3. The spark plug of claim 2, wherein the second ground electrode
comprises a bi-metal electrode configured to move radially away
from the center electrode with increasing temperature.
4. The spark plug of claim 2 wherein the second ground electrode
having a second radial spark distance comprises a single ground
electrode.
5. The spark plug of claim 1, wherein the generally curved path
comprises a helix formed about the longitudinal axis of the center
electrode.
6. The spark plug of claim 1, wherein the radial spark gap is in
the range of approximately 1.7 millimeters to approximately 4.75
millimeters.
7. The spark plug of claim 1, wherein the spark generating portion
of the center electrode and the elongated upper portions of the
ground electrodes form a three-dimensional spark target volume.
8. The spark plug of claim 7, wherein the spark target volume is
approximately 100 cubic millimeters.
9. The spark plug of claim 7, wherein the spark target volume
comprises a generally open volume adopted for allowing free
propagation of fuel burn.
10. The spark plug of claim 1, wherein one of the plurality of
ground electrodes comprises a conductor having a Positive
Temperature Coefficient which increases the electrical resistance
of said conductor having the Positive Temperature Coefficient with
increasing temperature.
11. The spark plug of claim 1, wherein the plurality of ground
electrodes comprises six ground electrodes.
12. The spark plug of claim 1, wherein the elongated upper portion
of each ground electrodes partially overlaps the base end of an
adjacent ground electrode when viewed along the central
longitudinal axis.
13. A spark plug comprising: an insulating body having an open
bore; a tubular conductive shell surrounding at least a portion of
the insulating body; a cylindrical center electrode positioned
within the bore of the insulating body, the center electrode having
a central longitudinal axis, the center electrode protruding from
the insulating body forming a terminal end portion adapted to act
as a spark generating portion; and, a plurality of cylindrical
ground electrodes surrounding the center electrode, each ground
electrode having a base end coupled to the conductive shell and an
elongated upper portion that extends from the base end to a distal
end that is longitudinally spaced from the base and that also
curves around the central longitudinal axis to form a generally
curved path and provide an elongated inner surface having a radial
spark gap distance from the spark generating portion of the center
electrode, the plurality of ground electrodes having a first set of
ground electrodes and a second ground electrode, the first set of
ground electrodes having a first radial spark distance, the second
ground electrode having a second radial spark distance, the first
radial spark distance differing the from the second radial spark
distance.
14. The spark plug of claim 13, wherein the second ground electrode
comprises a bi-metal electrode configured to move radially away
from the center electrode with increasing temperature.
15. The spark plug of claim 13, wherein one of the plurality of
ground electrodes comprises a conductor having a Positive
Temperature Coefficient which increases the electrical resistance
with increasing temperature.
16. The spark plug of claim 13, wherein the plurality of ground
electrodes comprises six ground electrodes.

**DATA SECTION:**
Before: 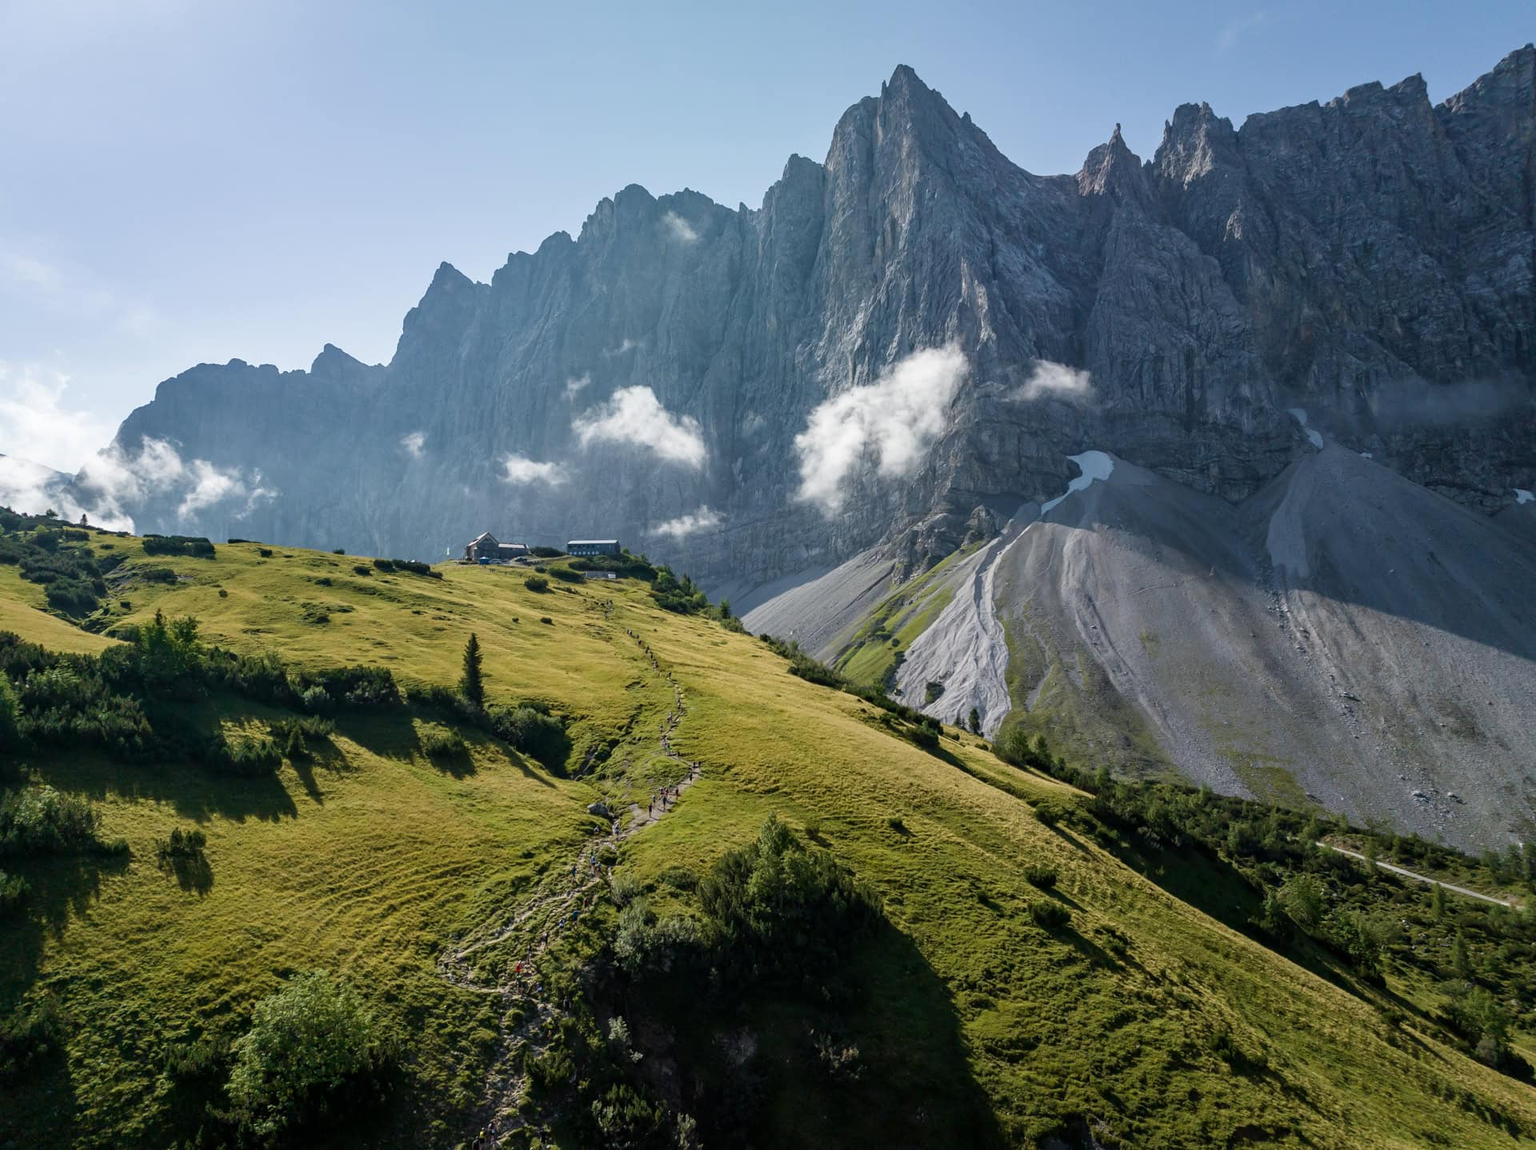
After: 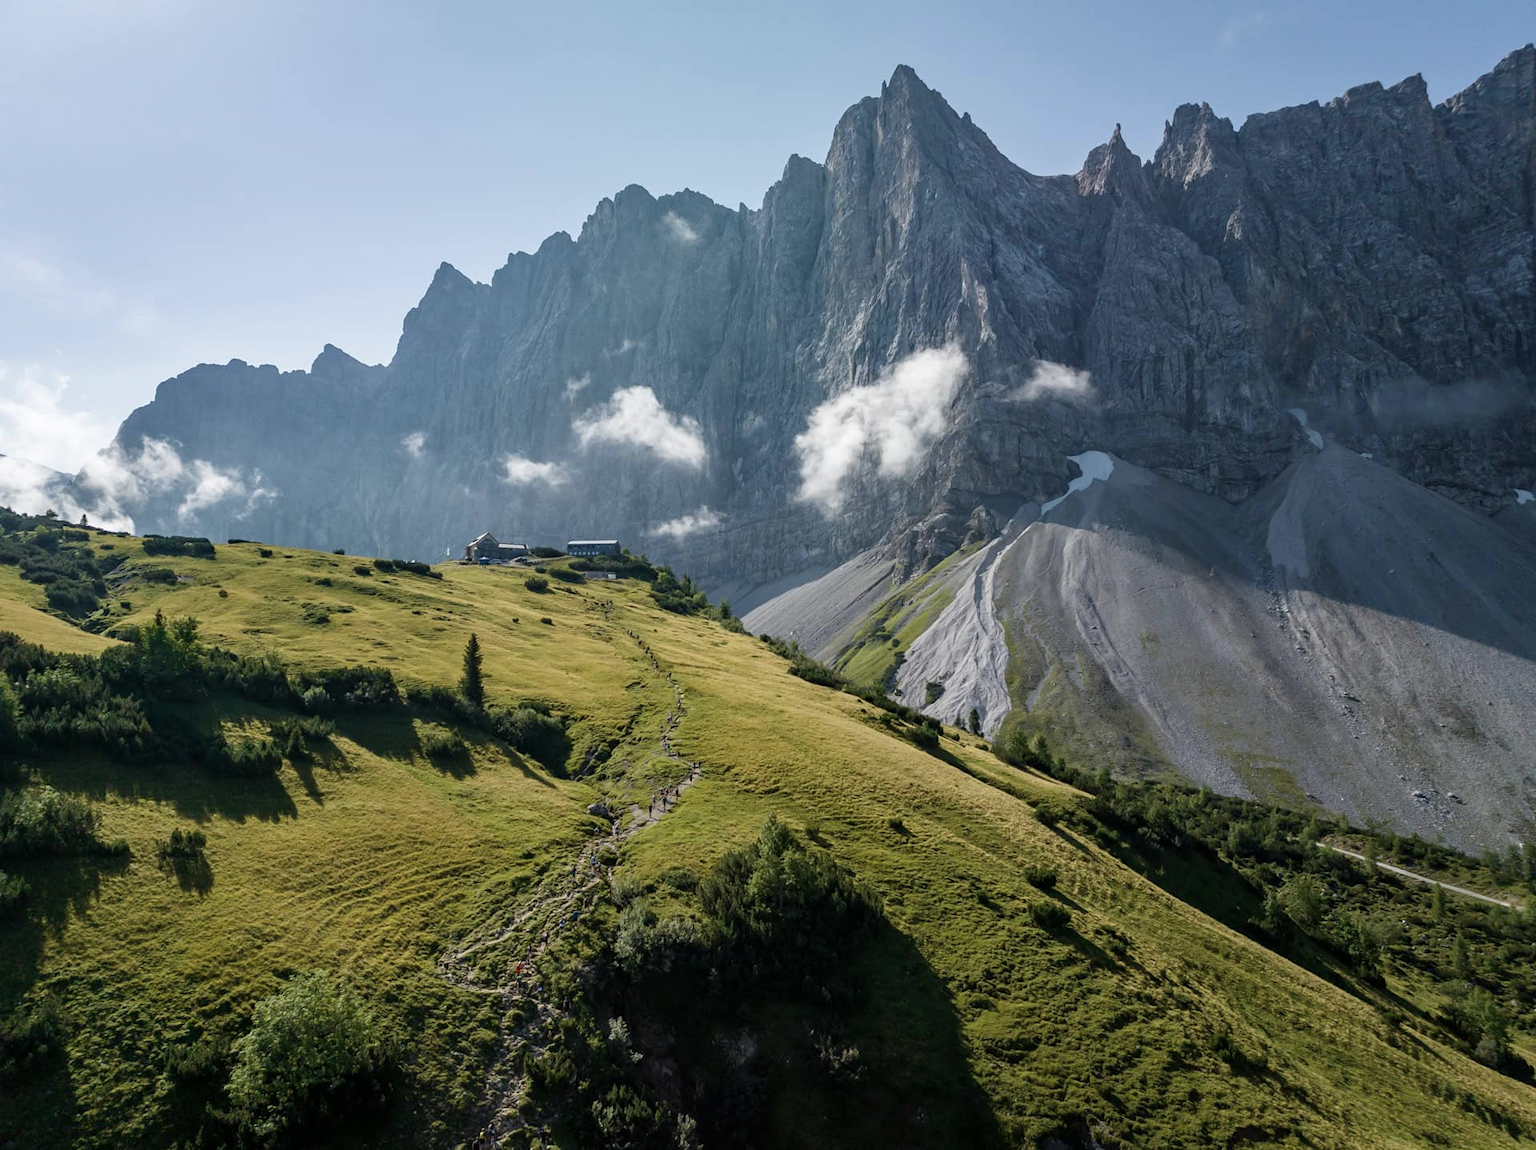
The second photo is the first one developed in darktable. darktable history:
contrast brightness saturation: saturation -0.099
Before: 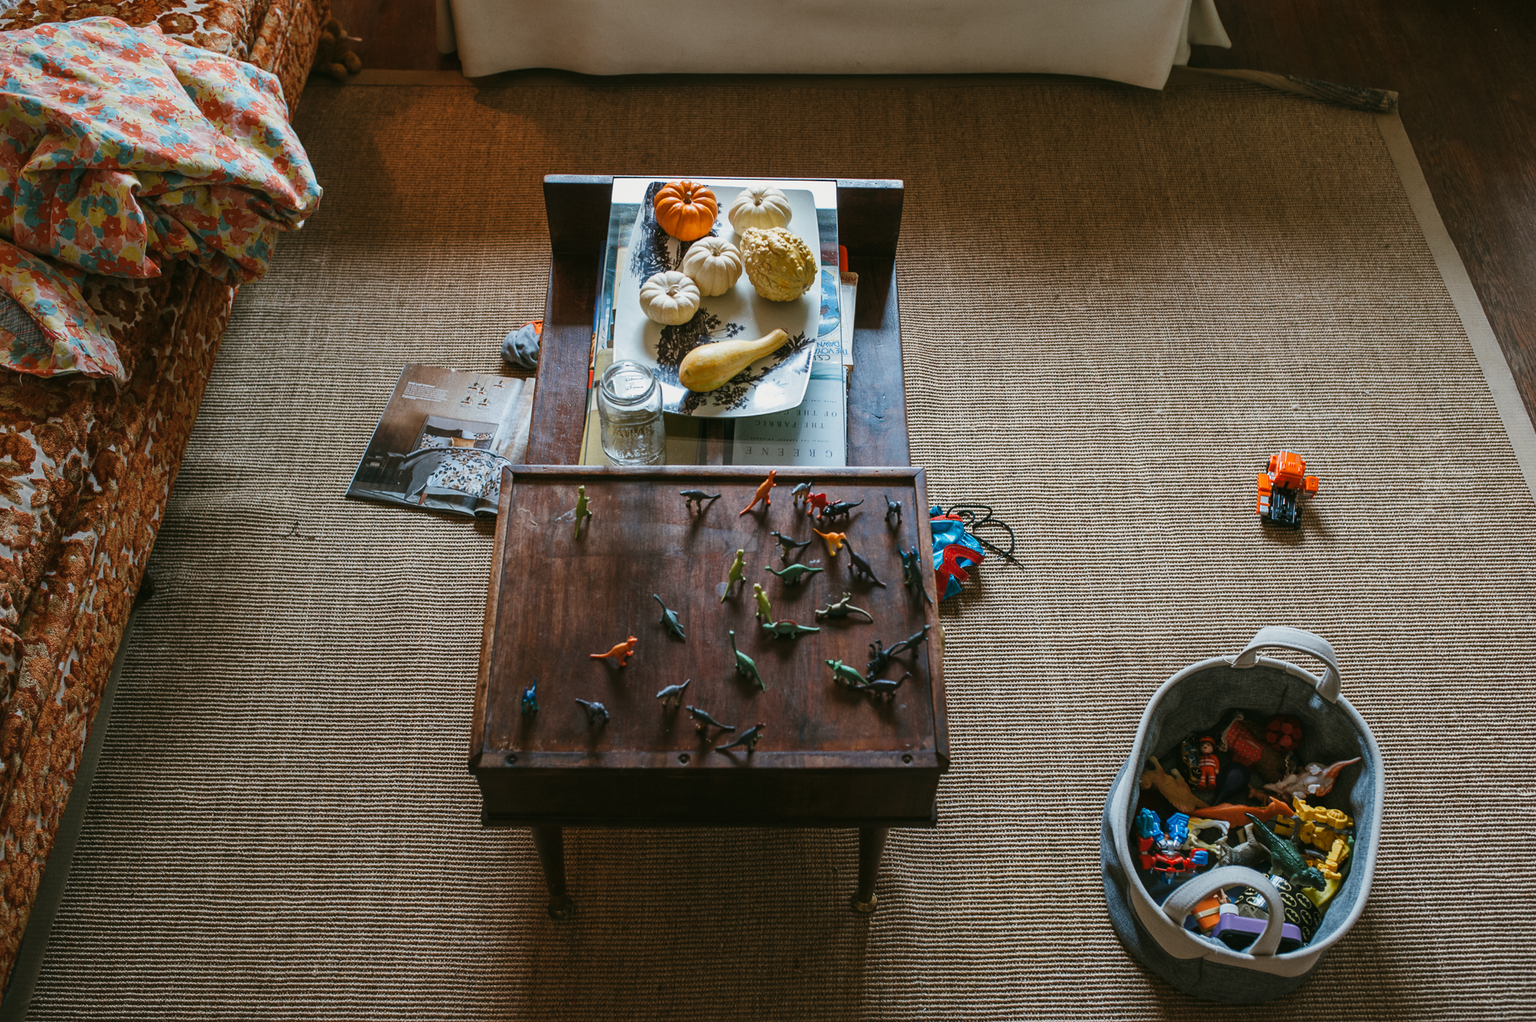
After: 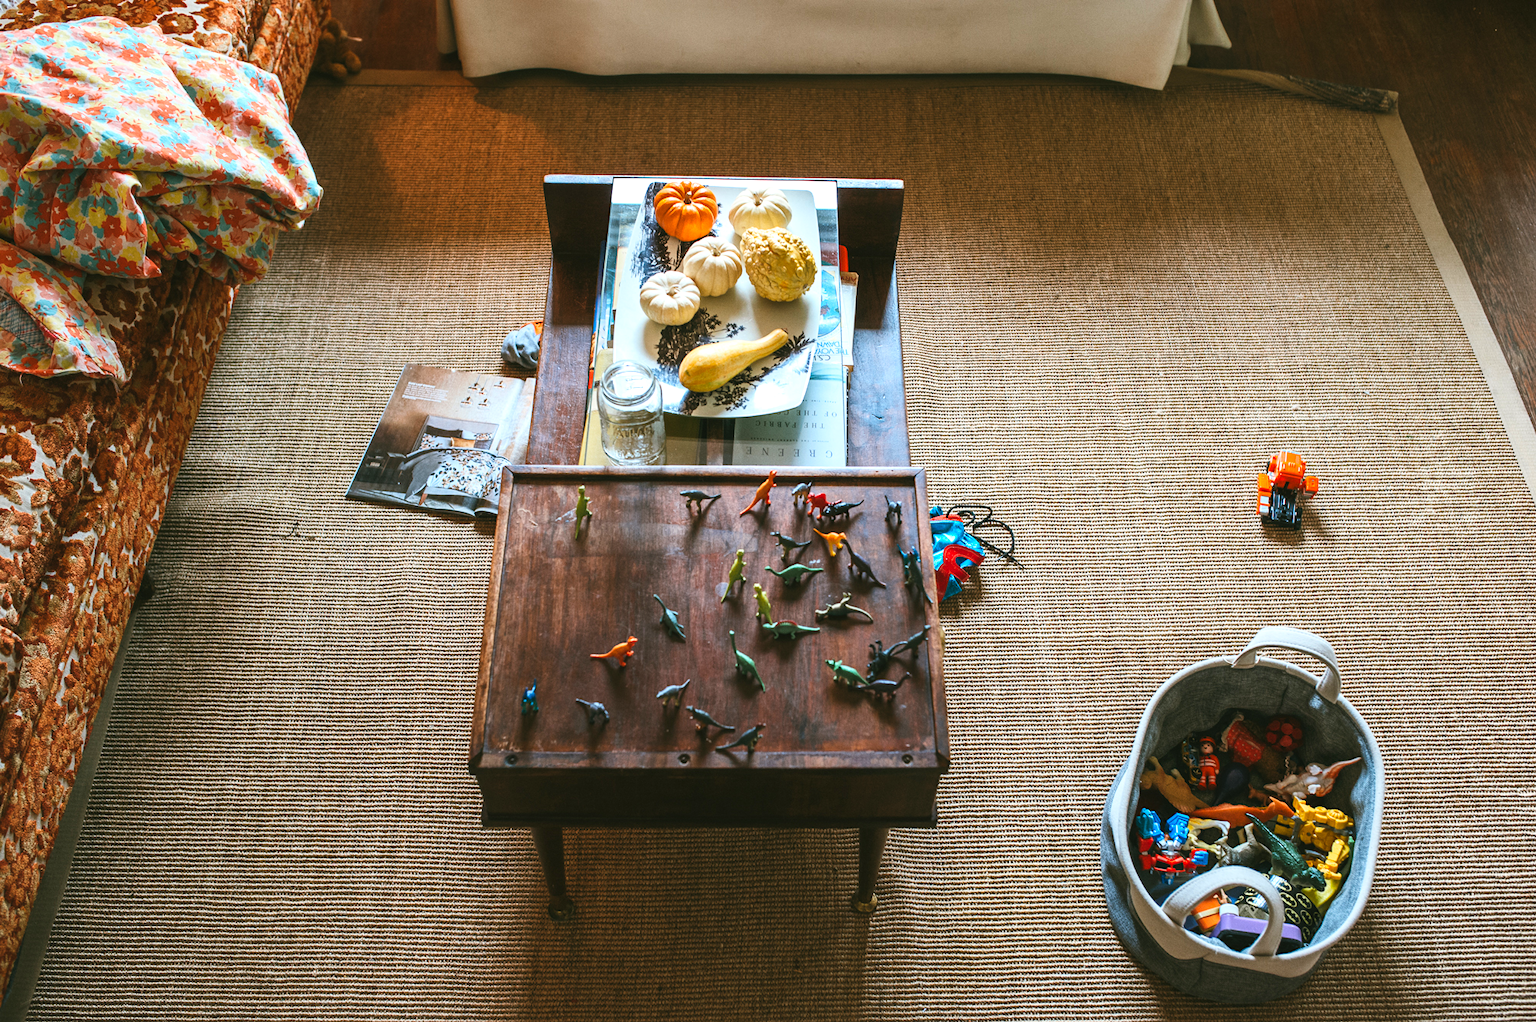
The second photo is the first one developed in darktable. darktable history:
contrast brightness saturation: contrast 0.2, brightness 0.16, saturation 0.22
exposure: black level correction 0, exposure 0.5 EV, compensate highlight preservation false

**TASK SET:**
- a) From the spark plug claims, reproduce the stretch from "5. The spark plug of claim 1, wherein" through "of fuel burn.".
- b) Rewrite the spark plug claim beginning "13. A spark plug comprising" as a brief bulleted list that keeps its main facts.
- c) Continue the spark plug claims from where they stop.

**ANSWERS TO THE EXERCISE:**
- a)
5. The spark plug of claim 1, wherein the generally curved path
comprises a helix formed about the longitudinal axis of the center
electrode.
6. The spark plug of claim 1, wherein the radial spark gap is in
the range of approximately 1.7 millimeters to approximately 4.75
millimeters.
7. The spark plug of claim 1, wherein the spark generating portion
of the center electrode and the elongated upper portions of the
ground electrodes form a three-dimensional spark target volume.
8. The spark plug of claim 7, wherein the spark target volume is
approximately 100 cubic millimeters.
9. The spark plug of claim 7, wherein the spark target volume
comprises a generally open volume adopted for allowing free
propagation of fuel burn.

- b)
A spark plug with:
- an insulating body with an open bore
- a tubular conductive shell around at least part of the insulating body
- a cylindrical center electrode inside the bore, with a central longitudinal axis; its end protrudes from the insulating body and acts as the spark generating portion
- several cylindrical ground electrodes around the center electrode, each with:
  - a base end coupled to the shell
  - an elongated upper portion that runs to a distal end, spaced along the axis from the base
  - a generally curved path around the central axis
  - an inner surface set at a radial spark gap distance from the spark generating portion
- a first set of ground electrodes at one radial spark distance and a second ground electrode at a different radial spark distance

- c)
17. The spark plug of claim 13 wherein the second ground electrode
having a second radial spark distance comprises a single ground
electrode.
18. The spark plug of claim 13 wherein the spark generating portion
of the center electrode and the elongated upper portions of the
ground electrodes form a three-dimensional spark target volume.
19. The spark plug of 18, wherein the spark target volume comprises
a generally open volume adopted for allowing free propagation of
fuel burn.
20. A spark plug comprising: a cylindrical center electrode having
a central longitudinal axis, the center electrode forming a
terminal end portion adapted to act as a spark generating portion;
and, a plurality of ground electrodes surrounding the center
electrode, each ground electrode having a base and an elongated
upper portion that extends from the base end to a distal end that
is longitudinally spaced from the base end and that also curves
around the central longitudinal axis to form a generally curved
path and provide an elongated inner surface having a radial spark
gap distance from the center electrode.
21. The spark plug of claim 20, wherein the elongated upper portion
of each ground electrode partially overlaps the base end of an
adjacent ground electrode when viewed along the central
longitudinal axis.
22. The spark plug of claim 21 wherein the distal ends of the
elongated upper portion of each ground electrode are spaced from
the base end of the adjacent ground electrode.
23. The spark plug of claim 20 wherein the spark generating portion
of the center electrode and the elongated inner surfaces of the
ground electrodes form a three-dimensional spark target volume.
24. The spark plug of claim 23, wherein the spark target volume is
approximately 100 cubic millimeters.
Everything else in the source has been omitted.